◆ Required action ◆
Report the lines of the data below that contain the string "thesisacknowlegement".

◆ Source material ◆
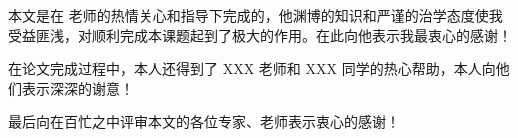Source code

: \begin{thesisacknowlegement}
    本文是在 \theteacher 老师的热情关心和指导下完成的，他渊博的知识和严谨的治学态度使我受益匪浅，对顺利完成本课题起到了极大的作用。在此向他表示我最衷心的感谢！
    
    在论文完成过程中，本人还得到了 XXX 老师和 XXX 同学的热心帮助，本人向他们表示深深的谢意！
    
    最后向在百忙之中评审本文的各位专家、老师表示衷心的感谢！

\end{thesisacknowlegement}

* * *

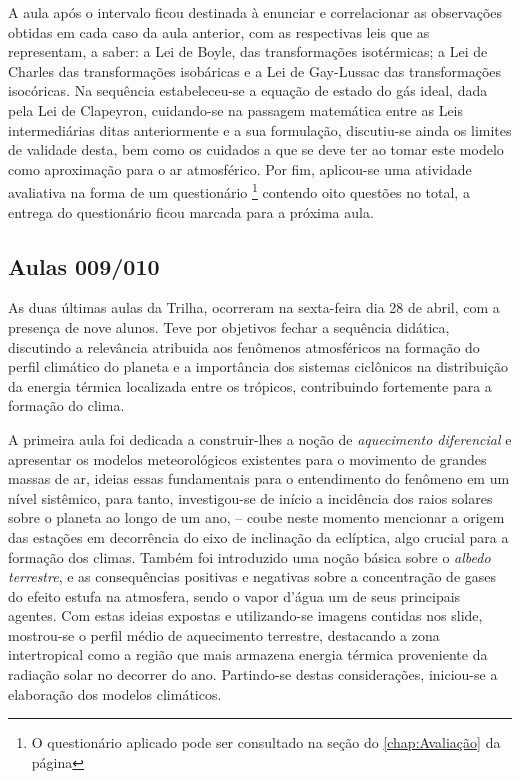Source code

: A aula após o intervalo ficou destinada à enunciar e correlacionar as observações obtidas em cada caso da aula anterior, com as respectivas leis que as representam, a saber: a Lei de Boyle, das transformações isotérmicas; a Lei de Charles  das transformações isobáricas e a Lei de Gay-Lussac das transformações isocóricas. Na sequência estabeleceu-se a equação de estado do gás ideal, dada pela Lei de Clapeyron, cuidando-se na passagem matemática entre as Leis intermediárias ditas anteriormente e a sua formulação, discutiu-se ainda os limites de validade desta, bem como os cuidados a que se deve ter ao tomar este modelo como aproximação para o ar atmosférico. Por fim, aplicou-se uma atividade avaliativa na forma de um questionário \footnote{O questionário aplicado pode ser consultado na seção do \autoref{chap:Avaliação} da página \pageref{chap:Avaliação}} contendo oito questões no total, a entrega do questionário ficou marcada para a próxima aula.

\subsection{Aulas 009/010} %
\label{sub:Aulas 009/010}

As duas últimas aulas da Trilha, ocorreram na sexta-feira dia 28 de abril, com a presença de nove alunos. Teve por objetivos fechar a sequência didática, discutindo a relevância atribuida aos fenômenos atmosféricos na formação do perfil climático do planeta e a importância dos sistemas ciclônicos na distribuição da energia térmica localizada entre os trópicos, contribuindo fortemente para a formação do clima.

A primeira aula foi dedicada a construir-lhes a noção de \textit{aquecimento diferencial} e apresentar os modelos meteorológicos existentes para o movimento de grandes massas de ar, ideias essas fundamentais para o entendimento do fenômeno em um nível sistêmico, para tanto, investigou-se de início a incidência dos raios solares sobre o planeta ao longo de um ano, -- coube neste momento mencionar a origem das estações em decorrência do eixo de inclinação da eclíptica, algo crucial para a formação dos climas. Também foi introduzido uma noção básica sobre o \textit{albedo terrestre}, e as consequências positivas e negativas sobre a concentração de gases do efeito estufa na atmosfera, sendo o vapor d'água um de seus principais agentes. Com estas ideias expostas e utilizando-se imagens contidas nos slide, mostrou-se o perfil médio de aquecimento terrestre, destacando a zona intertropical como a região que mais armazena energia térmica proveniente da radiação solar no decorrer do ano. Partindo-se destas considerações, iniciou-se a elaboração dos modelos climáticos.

◆ Task solution ◆
: \begin{thesisacknowlegement}
\end{thesisacknowlegement}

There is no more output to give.